Nick Frost, on whether there’s a relationship between the fact that there was general agreement that making “The World’s End” was the most fun film “Three Flavors” film to make “in terms of having a laugh” and the substantially darker emotional tone.

Of course they’re related. I always say it’s like “putting the ‘fun’ back into ‘funeral’.” I’ve often had the most fun, ever, being at funerals because it’s that fine line that, if you don’t laugh, you’re going to cry. That’s often where the most honest comedy comes from.

This is going to sound like I’m the biggest dick in the world but, in terms of the comedy, it’s kind of the easiest thing we do. Me and Simon have always made each other laugh and been the idiots at school and been the funny ones. The chance to play out of type and to act is a treat.

We have [respected serious master thespians] Paddy Considine and Eddie Marsan in this film. There were a bunch of times when we were acting… like acting… where you just think, “This is fucking amazing.” You can feel it… When you’re acting and you can feel something in the room, it’s quite rare. It’s beautiful.

Simon Pegg on whether “The World’s End” is truly the end for the Pegg/Wright/Frost creative partnership.

No. We will do it again, and again, and again and again. The reason this is called a trilogy is that it’s three films that exist in a sort of relative state. There’s connective tissue between the three.
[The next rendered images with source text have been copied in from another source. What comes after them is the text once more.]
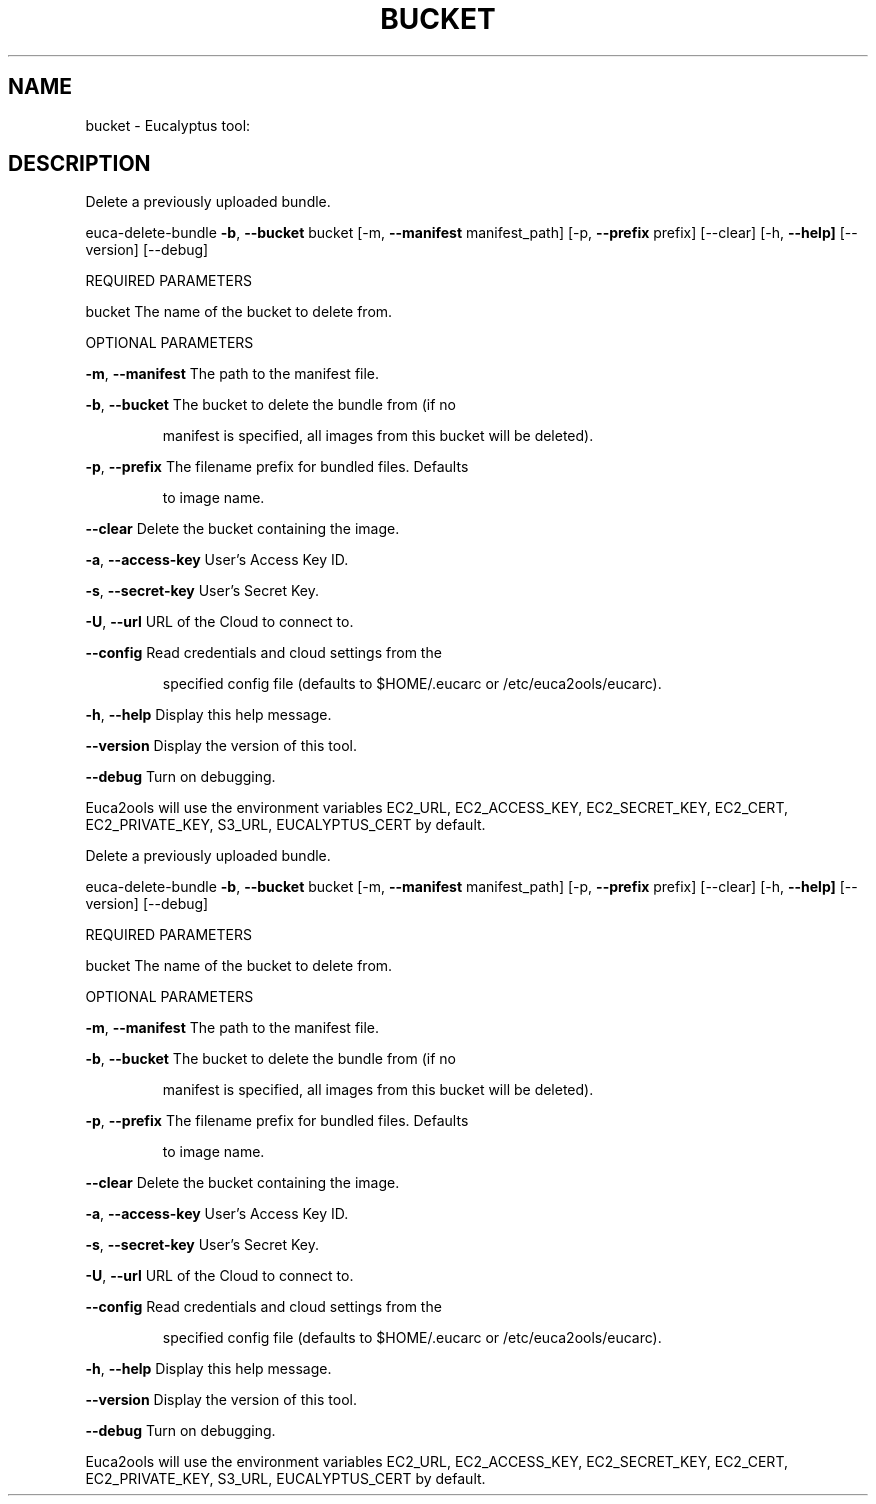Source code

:.\" DO NOT MODIFY THIS FILE!  It was generated by help2man 1.36.
.TH BUCKET "1" "February 2010" "bucket must be specified." "User Commands"
.SH NAME
bucket \- Eucalyptus tool:   
.SH DESCRIPTION
Delete a previously uploaded bundle.
.PP
euca\-delete\-bundle \fB\-b\fR, \fB\-\-bucket\fR bucket [\-m, \fB\-\-manifest\fR manifest_path]
[\-p, \fB\-\-prefix\fR prefix] [\-\-clear] [\-h, \fB\-\-help]\fR [\-\-version] [\-\-debug]
.PP
REQUIRED PARAMETERS     
.PP
bucket                          The name of the bucket to delete from.
.PP
OPTIONAL PARAMETERS
.PP
        
\fB\-m\fR, \fB\-\-manifest\fR                  The path to the manifest file.
.PP
\fB\-b\fR, \fB\-\-bucket\fR                    The bucket to delete the bundle from (if no
.IP
manifest is specified, all images from this
bucket will be deleted).
.PP
\fB\-p\fR, \fB\-\-prefix\fR                    The filename prefix for bundled files. Defaults
.IP
to image name.
.PP
\fB\-\-clear\fR                         Delete the bucket containing the image.
.PP
\fB\-a\fR, \fB\-\-access\-key\fR                User's Access Key ID.
.PP
\fB\-s\fR, \fB\-\-secret\-key\fR                User's Secret Key.
.PP
\fB\-U\fR, \fB\-\-url\fR                       URL of the Cloud to connect to.
.PP
\fB\-\-config\fR                        Read credentials and cloud settings from the
.IP
specified config file (defaults to $HOME/.eucarc or /etc/euca2ools/eucarc).
.PP
\fB\-h\fR, \fB\-\-help\fR                      Display this help message.
.PP
\fB\-\-version\fR                       Display the version of this tool.
.PP
\fB\-\-debug\fR                         Turn on debugging.
.PP
Euca2ools will use the environment variables EC2_URL, EC2_ACCESS_KEY, EC2_SECRET_KEY, EC2_CERT, EC2_PRIVATE_KEY, S3_URL, EUCALYPTUS_CERT by default.
.PP
Delete a previously uploaded bundle.
.PP
euca\-delete\-bundle \fB\-b\fR, \fB\-\-bucket\fR bucket [\-m, \fB\-\-manifest\fR manifest_path]
[\-p, \fB\-\-prefix\fR prefix] [\-\-clear] [\-h, \fB\-\-help]\fR [\-\-version] [\-\-debug]
.PP
REQUIRED PARAMETERS     
.PP
bucket                          The name of the bucket to delete from.
.PP
OPTIONAL PARAMETERS
.PP
        
\fB\-m\fR, \fB\-\-manifest\fR                  The path to the manifest file.
.PP
\fB\-b\fR, \fB\-\-bucket\fR                    The bucket to delete the bundle from (if no
.IP
manifest is specified, all images from this
bucket will be deleted).
.PP
\fB\-p\fR, \fB\-\-prefix\fR                    The filename prefix for bundled files. Defaults
.IP
to image name.
.PP
\fB\-\-clear\fR                         Delete the bucket containing the image.
.PP
\fB\-a\fR, \fB\-\-access\-key\fR                User's Access Key ID.
.PP
\fB\-s\fR, \fB\-\-secret\-key\fR                User's Secret Key.
.PP
\fB\-U\fR, \fB\-\-url\fR                       URL of the Cloud to connect to.
.PP
\fB\-\-config\fR                        Read credentials and cloud settings from the
.IP
specified config file (defaults to $HOME/.eucarc or /etc/euca2ools/eucarc).
.PP
\fB\-h\fR, \fB\-\-help\fR                      Display this help message.
.PP
\fB\-\-version\fR                       Display the version of this tool.
.PP
\fB\-\-debug\fR                         Turn on debugging.
.PP
Euca2ools will use the environment variables EC2_URL, EC2_ACCESS_KEY, EC2_SECRET_KEY, EC2_CERT, EC2_PRIVATE_KEY, S3_URL, EUCALYPTUS_CERT by default.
Not just the jokes about the fence [which gets knocked down in all three films] and the ice cream, but there’s also big ideas about the individual versus the collective, about friendship, about growing up.

I kind of jokingly said in an interview that it was about “evolution, devolution, and revolution” in the three films. Shaun has to evolve to be a man; Nicholas Angel has to devolve to be a hero; and Gary and his friends have to revolt against the network in order to win the day. By that very dialectic, it has to be a trilogy, but it doesn’t mean we’re not going to work together again. It’s just that one’s different.

Simon Pegg on possible real-life connections to the broken friendships of “The World’s End.”’

The thing about my friendship with Nick and Edgar, for instance, is that we always move forward. The minute you have a friendship that only relies on reminiscing, that friendship’s dead, really. It’s just echoing out all the time; that gets boring.